Things a layperson would walk past without a cursory glance get
a second lease of life with Eva. She uses a lot of found objects
in her work: leftovers from units, workshop scrap, recycled material,
plywood, canvas, plaster of paris - anything that catches her
eye. Eva admits that part of her studio is a veritable junkyard.
Even her own works that come back from her exhibition, which no
one wants, she recycles and transforms into something new.
Speaking of her first work, "It was made
of plaster of paris, cloth, and half a tennis ball. I sold it
in Chennai at my first exhibition. Actually there is an embarrassing
story that goes with it. This painting was done with fresh plaster
of paris directly applied over the canvas. The lady who bought
it for an architectural office called me two months later with
the news that the painting was self-destructing. The plaster was
cracking and falling off!" With such learning experiences
behind her, Eva had to become more and more acquainted with material
properties and their optimal use. "Of course now when I use
plaster of paris, I always make sure of using chicken wire as
back-up," laughs Eva.
Eva has held three exhibitions. The first
was 'Perception' and it happened because her studio was overflowing.

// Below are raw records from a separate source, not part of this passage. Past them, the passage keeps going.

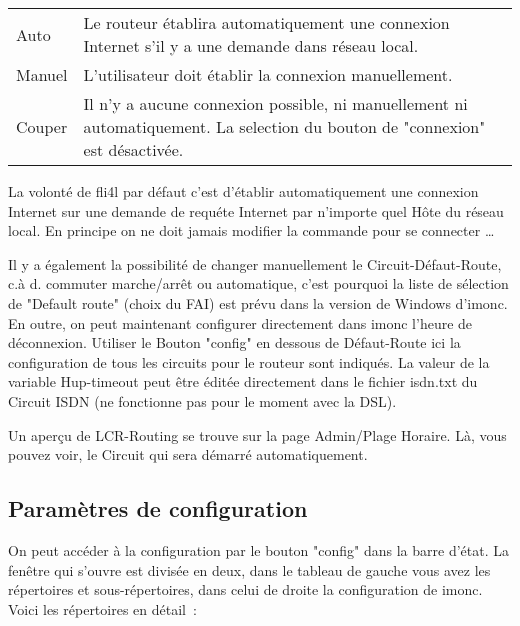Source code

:   \begin{tabular}{lp{9cm}}
    Auto    & Le routeur établira automatiquement une connexion
              Internet s'il y a une demande dans réseau local.\\
    Manuel  & L'utilisateur doit établir la connexion manuellement.\\
    Couper  & Il n'y a aucune connexion possible, ni manuellement ni
              automatiquement. La selection du bouton de "connexion" est
              désactivée.\\
  \end{tabular}

  \noindent La volonté de fli4l par défaut c'est d'établir automatiquement une
  connexion Internet sur une demande de requéte Internet par n'importe quel
  Hôte du réseau local. En principe on ne doit jamais modifier la commande pour
  se connecter \ldots

  Il y a également la possibilité de changer manuellement le Circuit-Défaut-Route,
  c.à d. commuter marche/arrêt ou automatique, c'est pourquoi la liste de sélection
  de "Default route" (choix du FAI) est prévu dans la version de Windows d'imonc.
  En outre, on peut maintenant configurer directement dans imonc l'heure de déconnexion.
  Utiliser le Bouton "config" en dessous de Défaut-Route ici la configuration de
  tous les circuits pour le routeur sont indiqués. La valeur de la variable
  Hup-timeout peut être éditée directement dans le fichier isdn.txt du Circuit ISDN
  (ne fonctionne pas pour le moment avec la DSL).

  Un aperçu de LCR-Routing se trouve sur la page Admin/Plage Horaire. Là,
  vous pouvez voir, le Circuit qui sera démarré automatiquement.

  \subsection{Paramètres de configuration}

  On peut accéder à la configuration par le bouton "config" dans la barre d'état.
  La fenêtre qui s'ouvre est divisée en deux, dans le tableau de gauche vous
  avez les répertoires et sous-répertoires, dans celui de droite la configuration
  de imonc. Voici les répertoires en détail~:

Using this same approach, she has had two more shows titled 'Along
the Way" and 'Explorations'.
Asked if the nature of her works has changed
over time, Eva replies in the affirmative. "It is like everything
you do, art is just a tool to evolve." She admits that her
life experiences immediately show up in the works. For example,
after travelling to Australia, she found that the size of her
paintings had changed. "Australia is a very vast country.
When I came back, the size of my works went from small to huge.
That was quite funny."
What is special about Eva is her idealism
and aspiration that is true to the Auroville dream. "At my
first exhibition in Chennai I sold two pictures. But here, in
Auroville, I don't sell.We have not come here for this, for money
exchange.
"Moreover, this is a gift that has been
given to me. It is not that 'I' do, the big I. It is something
that comes and I put it down. Where is the 'property'? How can
I sell it?" Eva reveals that at her latest exhibition, a
lot of her works had willing takers.
But would people not take advantage of her
goodwill? "If so it is their problem," laughs Eva. "If
after some time, one doesn't want to see a painting or a sculpture
any more, one may want to give it back and take something else.

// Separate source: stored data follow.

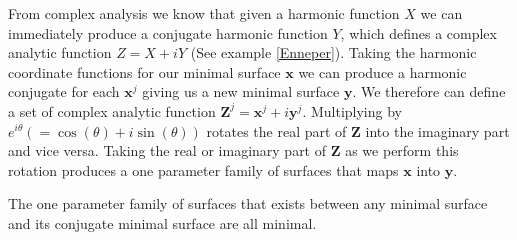 From complex analysis we know that given a harmonic function $X$ we can immediately produce a conjugate harmonic function $Y$, which defines a complex analytic function $Z = X + i Y$ (See example \ref{Enneper}). Taking the harmonic coordinate functions for our minimal surface $\mathbf x$ we can produce a harmonic conjugate for each $\mathbf x^j$ giving us a new minimal surface $\mathbf y$. We therefore can define a set of complex analytic function $\mathbf Z^j = \mathbf x^j + i \mathbf y^j$. Multiplying by $e^{i\theta} (= \cos(\theta)+i\sin(\theta))$ rotates the real part of $\mathbf Z$ into the imaginary part and vice versa. Taking the real or imaginary part of $\mathbf Z$ as we perform this rotation produces a one parameter family of surfaces that maps $\mathbf x$ into $\mathbf y$.

\begin{theorem}
The one parameter family of surfaces that exists between any minimal surface and its conjugate minimal surface are all minimal.
\end{theorem}

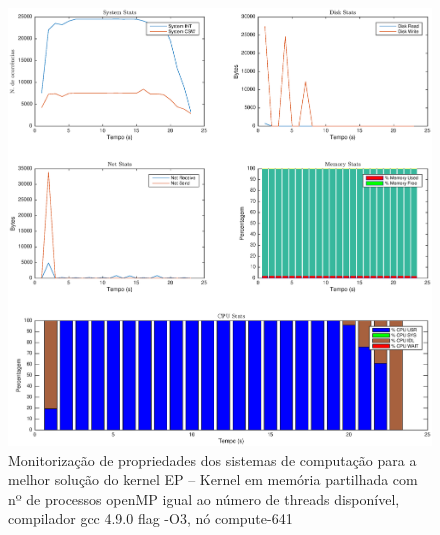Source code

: \documentclass[conference,compsoc]{IEEEtran}
\begin{document}
\begin{figure}
\centering
\includegraphics[width=1\textwidth]{EPS/DSTAT/EP_OMP_24_GCC.eps}
\caption{Monitorização de propriedades dos sistemas de computação para a melhor solução do kernel EP -- Kernel em memória partilhada com nº de processos openMP igual ao número de threads disponível, compilador gcc 4.9.0 flag -O3, nó compute-641}
\label{dstat_ep}
\end{figure}
\end{document}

But if you have spent money on artwork, there is always the tendency
to cling to it and to see it as an investment."
On
the topic of her latest exhibition, the works exhibited showed
baffling contrasts. It was hard to conceive that such diversity
of expression came from the same artist. "Yes, but there
are different natures to the artist," reflects Eva. "That
is why I chose to call it 'Explorations'. I did not want to limit
myself saying, 'Eva, this is not your style or this is only temporary'.
All this comes from inside and so it has to be from some real
part of myself.
"I spoke with another Auroville
artist and it gave me the confirmation that the tool for everybody
is different, the direction is different. I have a mental rigidity
and it is very important to let go and surrender. I see art as
a tool to confront myself, discover and manifest what I am and
surrender. To protect and imprison oneself is what prevents one
from being happy and creative. Anything, anything at all can be
the tool," she passionately declares, "But let us just
DO! To give up and settle down - this is life's biggest tragedy."